The quantity of information to which access can be gained today through websites and other media is enormous. Most rules are now laid down in laws and regulations, which are published. Nonetheless, access to information is still an issue. This is evident, for example, from the fact that the impression of China gained from a reading of the country’s two leading English-language newspapers (the China Daily und the Global Times) differs markedly from that conveyed by Chinese-language newspapers. Chinese research colleagues continue to emphasise the importance of good contacts with certain institutions for obtaining “correct” data (rather than what is generally accessible). In these circumstances, the important question for us is: why, unlike the World Bank, do the two state banks not publish any statistics on the level of their loan commitments or on the recipients of the loans?
For transparency and understanding, however, what is also needed is the willingness and ability to make correct use of available information. The sum of the loans allocated to developing countries by the two banks, according to press reports, is certainly not the same as the volume of credit actually granted. Not everything is reported by the press, nor is every loan announced to the media necessarily disbursed. Nor can the question whether this volume of credit is impressively large, normal or even small be answered simply by making a comparison with World Bank data. Such a comparison may reveal that China’s credit volume has risen more sharply over the years than the World Bank’s. But perhaps the same can be said of other countries. Perhaps China’s credit volume has grown only in proportion to its economic growth.
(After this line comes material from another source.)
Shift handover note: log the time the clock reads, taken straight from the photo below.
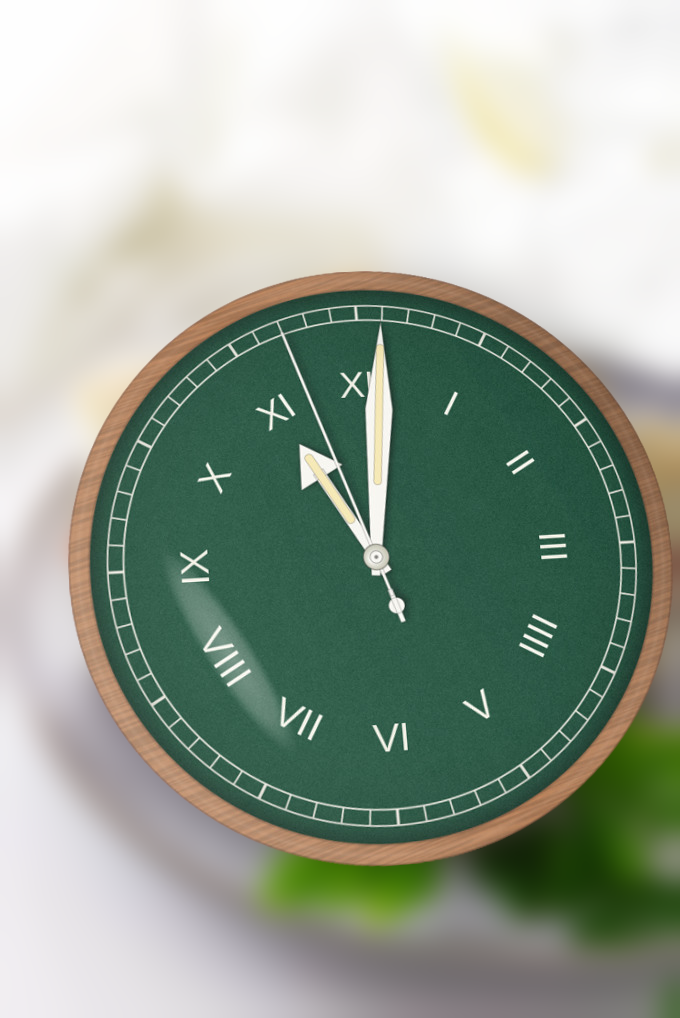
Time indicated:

It would be helpful if a comparison could be made with data from the USA, the EU or other countries. But there is a problem here: data issued by these countries or regions on their financial development cooperation are not comparable with Chinese data. The data collected by the Financial Times are, at best, gross figures while the development cooperation statistics of individual countries are usually expressed as net figures (those for 2010 are not yet available in their final form). Moreover, Chinese loans do not entirely satisfy the criterion set by the Organisation for Economic Co-operation and Development (OECD) to qualify as Official Development Assistance (ODA). The Chinese government sees its cooperation with other developing countries primarily as economic cooperation, and the loans of the Export-Import Bank of China are undoubtedly used largely to promote Chinese exports.
After all these considerations the headline about China allocating more loans to developing countries than the World Bank is suddenly no longer headline news: the comparison is hardly relevant, it is statistically weak, and even if the statement is true, the question is “So what?” Many other examples, some perhaps more important, could be found to show how rashly we tend to pass judgment on the basis of a report on China without having asked the right questions.
We must learn to cope with China’s growing significance. Not for fear of the great unknown, but with the serious aim of asking the really important questions.